Eight GX satellites ordered as ships demand terabyte data packages

The world’s biggest expansion of maritime broadband communications is coming with Inmarsat launching a new constellation of satellites

Inmarsat will invest in six new Global Xpress (GX) satellites and two payloads on elliptical orbit satellites over the next four years to significantly enhance ship communications. This will be the biggest addition to global maritime communications in a decade and expands Inmarsat’s broadband into the Arctic.

This expenditure is in response to fleet managers requesting data packages of more than 1 terabyte (TB)* per month per ship, says Inmarsat Maritime president Ronald Spithout.

“We need to add satellites to increase throughput and flexibility,” Mr Spithout tells Maritime Digitalisation & Communications. “We will be going from four satellites to 12 in four years.”

Ships can use the Ka-band connectivity in GX through Fleet Xpress (FX), combined with Inmarsat’s L-band FleetBroadband.

“We are making fully connected vessels a reality for owners’ cost savings, smart maintenance, ship-shore connectivity, enterprise resource planning software and for sharing data with charterers,” says Mr Spithout.

Increasing data use for ship and onboard systems’ performance analysis through Fleet Data, and crew requests for social media access, is driving bandwidth and data package growth on ships.

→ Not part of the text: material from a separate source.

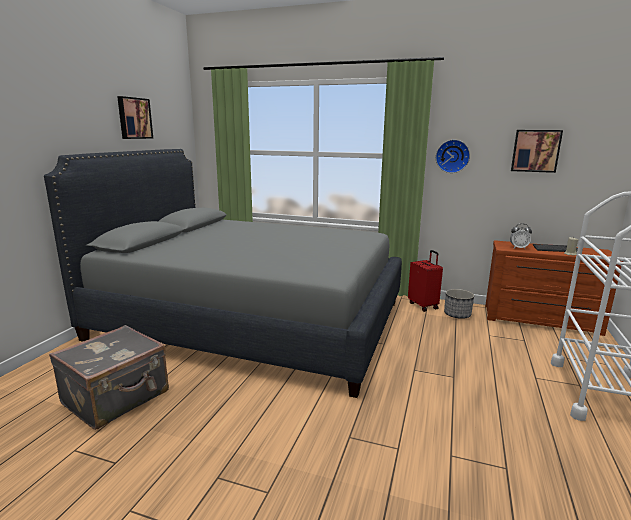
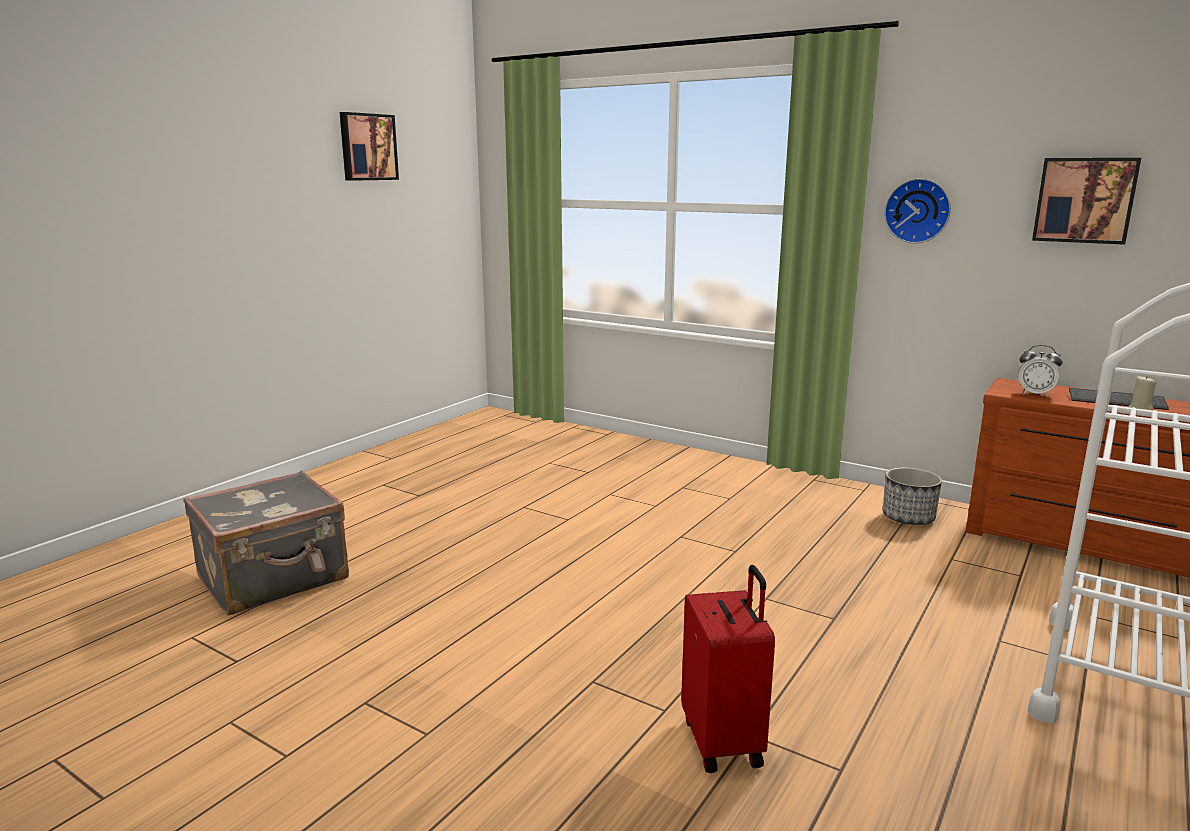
camera: 15 degrees right, 0 degrees up
grey bed [44,149,402,398] -> none
red suitcase [408,250,443,312] -> red suitcase moved to [681,565,775,773]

“Where we were coming from ships having 5 GB a month [five years ago], now some vessels need 1 TB per month,” Mr Spithout says. “We have more than 7,000 vessels on FX and, on average, they are consuming 270 GB of data per month.” He expects this will double in the next six months.

“This confirms connected vessels are coming into play with crew and business applications driving demand,” says Mr Spithout. This is why Inmarsat ordered new GX satellites.

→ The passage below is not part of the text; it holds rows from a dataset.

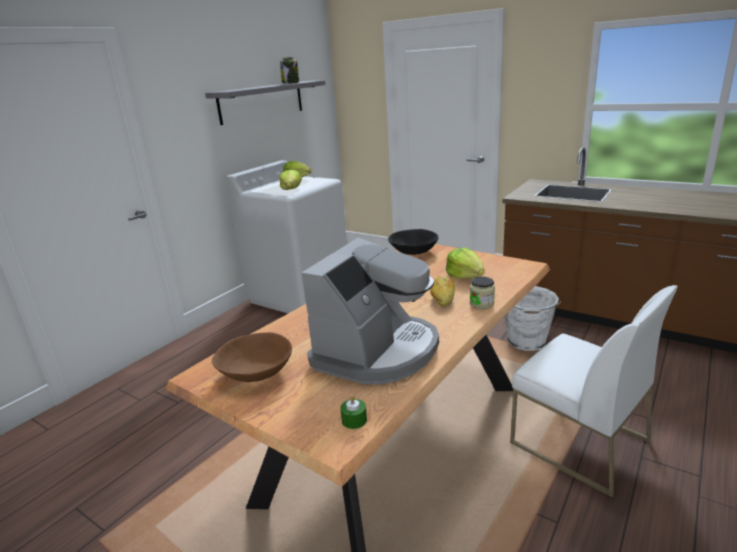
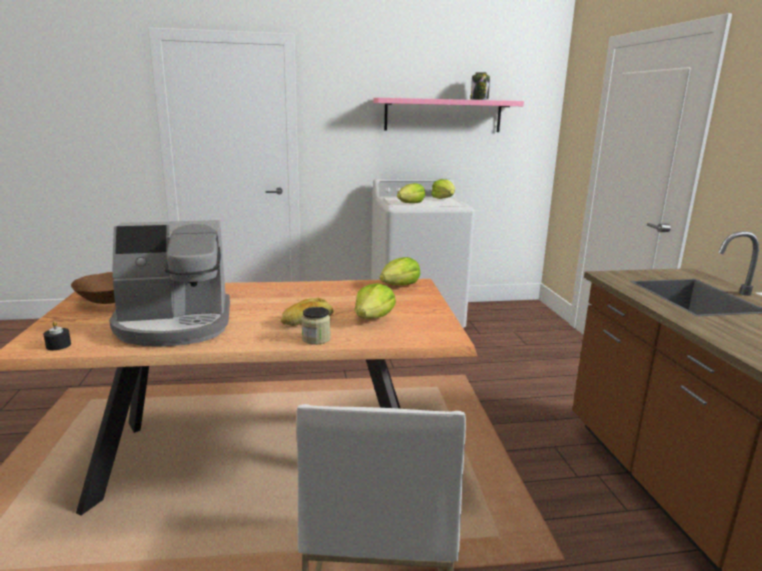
camera: 45 degrees right, 5 degrees down
grey shelf [205,80,325,125] -> pink shelf [373,98,524,132]
green candle [340,395,367,429] -> black candle [43,321,71,350]
black bowl [388,229,439,255] -> lettuce [380,257,420,286]
white bucket [505,286,561,351] -> none

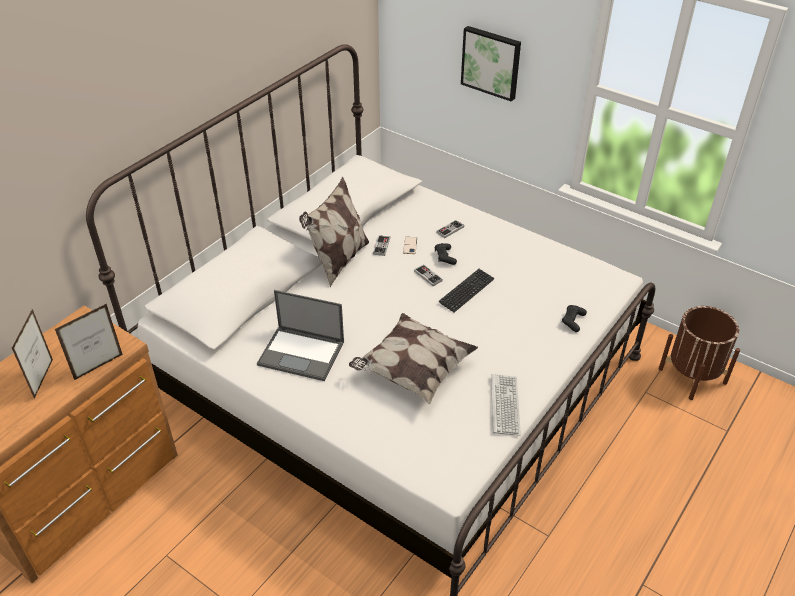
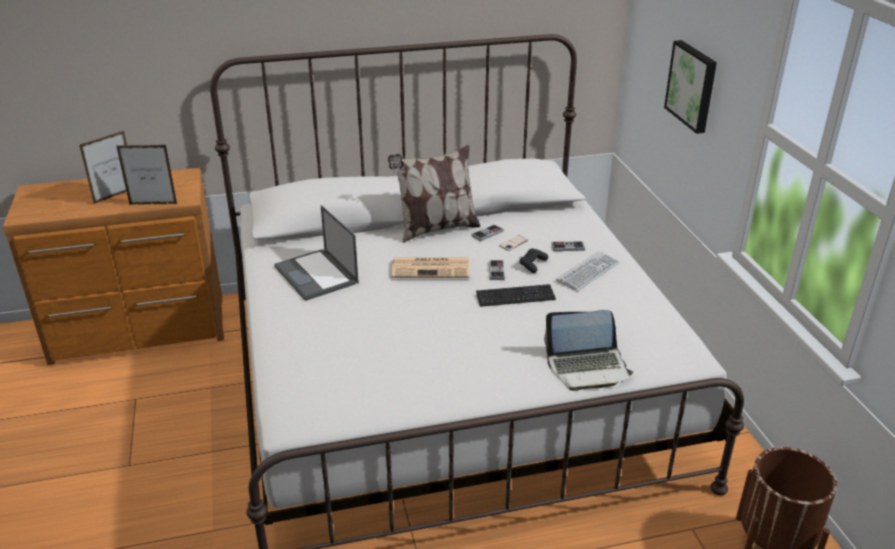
camera: 40 degrees right, 10 degrees down
pillow [349,313,478,404] -> none
keyboard [491,374,521,436] -> keyboard moved to [556,251,619,291]
black game controller [562,305,587,332] -> laptop [544,310,633,391]
none -> newspaper [392,257,470,278]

Inmarsat will launch six new GX satellite to boost maritime connectivity over Europe

One satellite (GX5) is scheduled for launch in Q4 this year, followed by two (GX6 and GX7) as part of the Inmarsat-6 constellation in 2020-2021.

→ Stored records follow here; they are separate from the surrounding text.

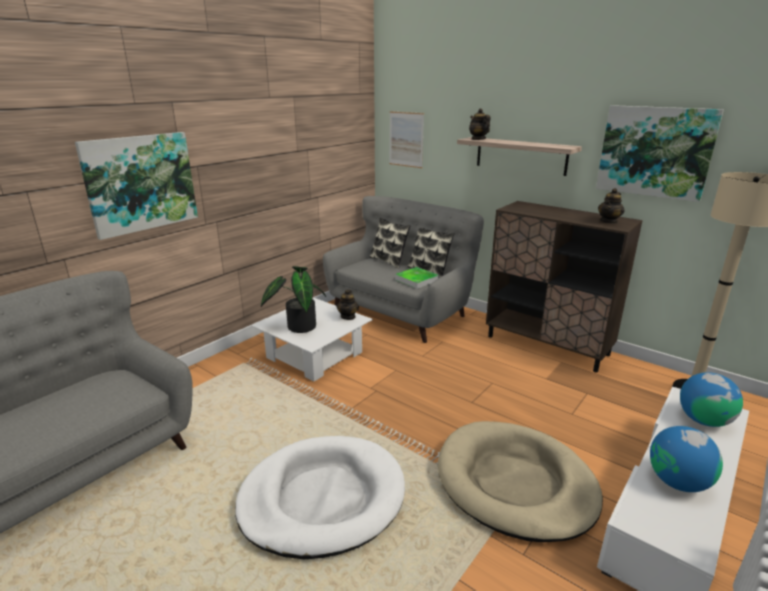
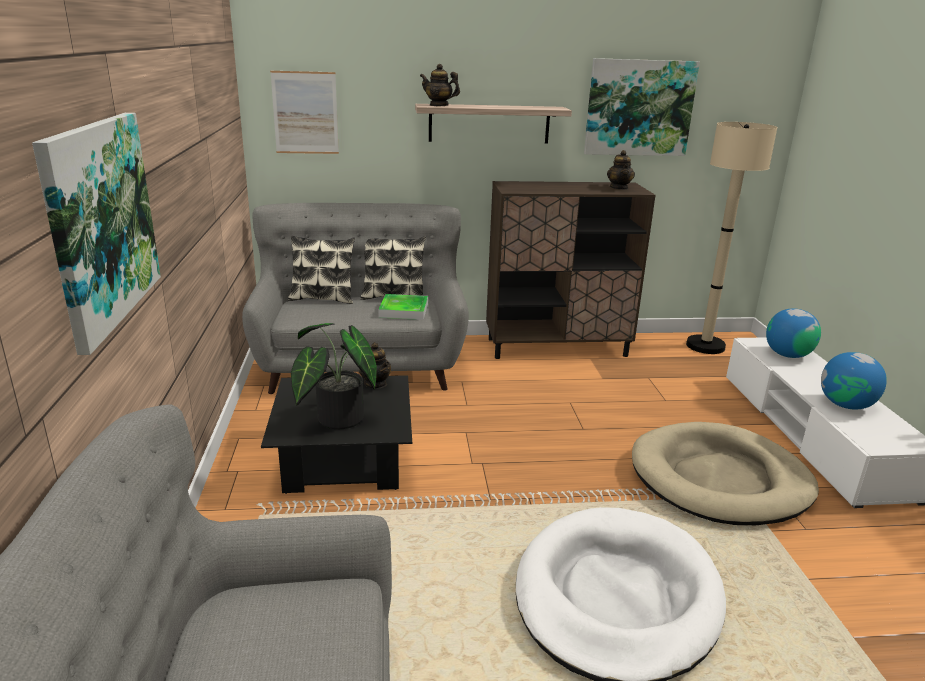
camera: 45 degrees left, 0 degrees up
white coffee table [251,298,373,382] -> black coffee table [261,375,412,494]

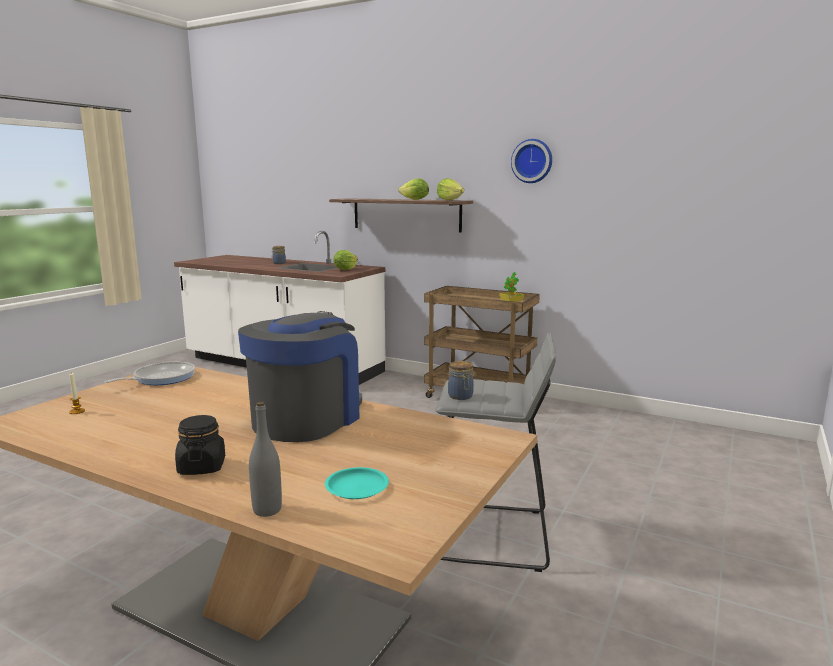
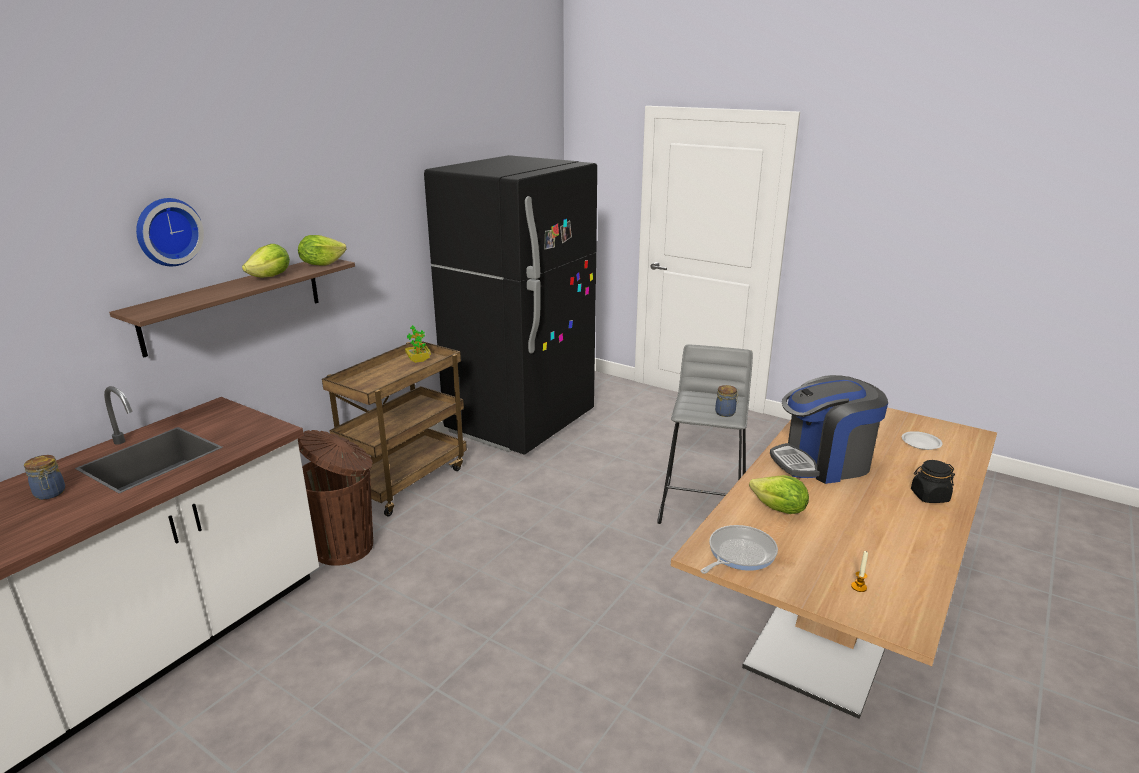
camera: 85 degrees left, 10 degrees up
frying pan [105,362,195,385] -> frying pan turned 90 degrees clockwise [700,525,778,574]
coffee machine [238,311,362,442] -> coffee machine turned 45 degrees counterclockwise [770,375,888,484]
grey bottle [249,402,282,517] -> none
turquoise plate [325,467,389,499] -> white plate [902,431,943,450]
lettuce [333,250,358,270] -> lettuce moved to [749,475,809,514]
wall clock [511,139,552,183] -> wall clock moved to [136,198,204,266]
none -> brown trash can [298,430,373,566]
none -> black fridge [424,155,597,455]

In June, Airbus Defence & Space won a contract to manufacture three Onesat satellites – GX7, GX8 and GX9 – with the first due to be launched into geostationary orbits in H1 2023. In July, Inmarsat announced that two GX payloads (GX10a and GX10b) would be loaded on to Space Norway’s Arctic Satellite Broadband Mission satellites manufactured by Northrop Grumman Innovation Systems and launched into a highly elliptical orbit.

“The Airbus Onesat satellites are revolutionary in design,” says Mr Spithout.

“They are completely software-operational with the size and movement of their beams and throughput over the beams managed using software.”

Beam throughput and positioning will be dynamic so beams could follow an individual ship or fleet. “Over one day a beam could be over Rotterdam and then moved to another port,” says Mr Spithout.

GX10a and GX10b on Space Norway satellites will extend GX into higher latitudes than Inmarsat could reach otherwise.

“Connectivity in the Arctic region for the maritime industry is growing in importance as merchant, fishing and cruise ships transit new high-value waterways,” says Mr Spithout.

“This enhancement is fully backward compatible with our existing FX hardware and will strengthen coverage over the Arctic.”

Rising fleet additions lifted GX revenues by 85% to US$251M in 2018, compared with 2017.